Source extract:
# Scottish Information



## WarriorPrincess (Mar 10, 2013)

Hi Mythic Scribers, 

I just wanted to offer my expertise in all things Scottish. I am Scottish born, I recently moved to the states last year (2012). I have been a tour guide in Scotland's capital, Edinburgh. So I can describe the buildings, atmosphere, Scottish food, the ancient traditions. I love History and can help if anyone needs advice with Scottish, Irish or even Tudor history. Basically anything you need, I'll try and help.

Warrior Princess


----------



## Ireth (Mar 10, 2013)

This is my kind of thread. ^^ I'm currently working on a Scottish historical fantasy, and I need all the help I can get. For a start, what do you know about the history of Eilean Donan, circa 1215? One of my characters is a ghost who was killed there at that time, but I can't find much information on who would have occupied the castle then. Help is much appreciated. Thanks!


----------



## WarriorPrincess (Mar 10, 2013)

Welcome Ireth to my thread, 

Ok so down to business, 1215 was the Middle ages in Scotland, a lot of French/Scottish stuff going on. The oldest building in Edinburgh is actually one built on the Royal mile leading up to the castle during this time. It has a thistle and a fleur de lis marked on it. I digress....

Parts of the exercise:
a: Translate this sentence from the forum thread into Spanish: "I love History and can help if anyone needs advice with Scottish, Irish or even Tudor history."
b: In the first post of the forum thread, WarriorPrincess lists the things she can describe. Name every one of them.
The listing has no connection to the forum thread.

Information given:
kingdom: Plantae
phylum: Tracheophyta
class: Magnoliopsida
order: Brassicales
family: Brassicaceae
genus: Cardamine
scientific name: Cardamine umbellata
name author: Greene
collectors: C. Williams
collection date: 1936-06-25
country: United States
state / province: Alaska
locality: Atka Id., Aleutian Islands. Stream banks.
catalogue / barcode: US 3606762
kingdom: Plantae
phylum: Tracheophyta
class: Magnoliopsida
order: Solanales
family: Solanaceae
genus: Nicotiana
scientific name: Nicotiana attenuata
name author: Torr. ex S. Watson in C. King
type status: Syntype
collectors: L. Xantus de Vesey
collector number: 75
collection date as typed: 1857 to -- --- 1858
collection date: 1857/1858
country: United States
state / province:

Expected outputs:
a: Me encanta la historia y puedo ayudar si alguien necesita consejo sobre historia escocesa, irlandesa o incluso Tudor.

b: The buildings, the atmosphere, Scottish food, and the ancient traditions.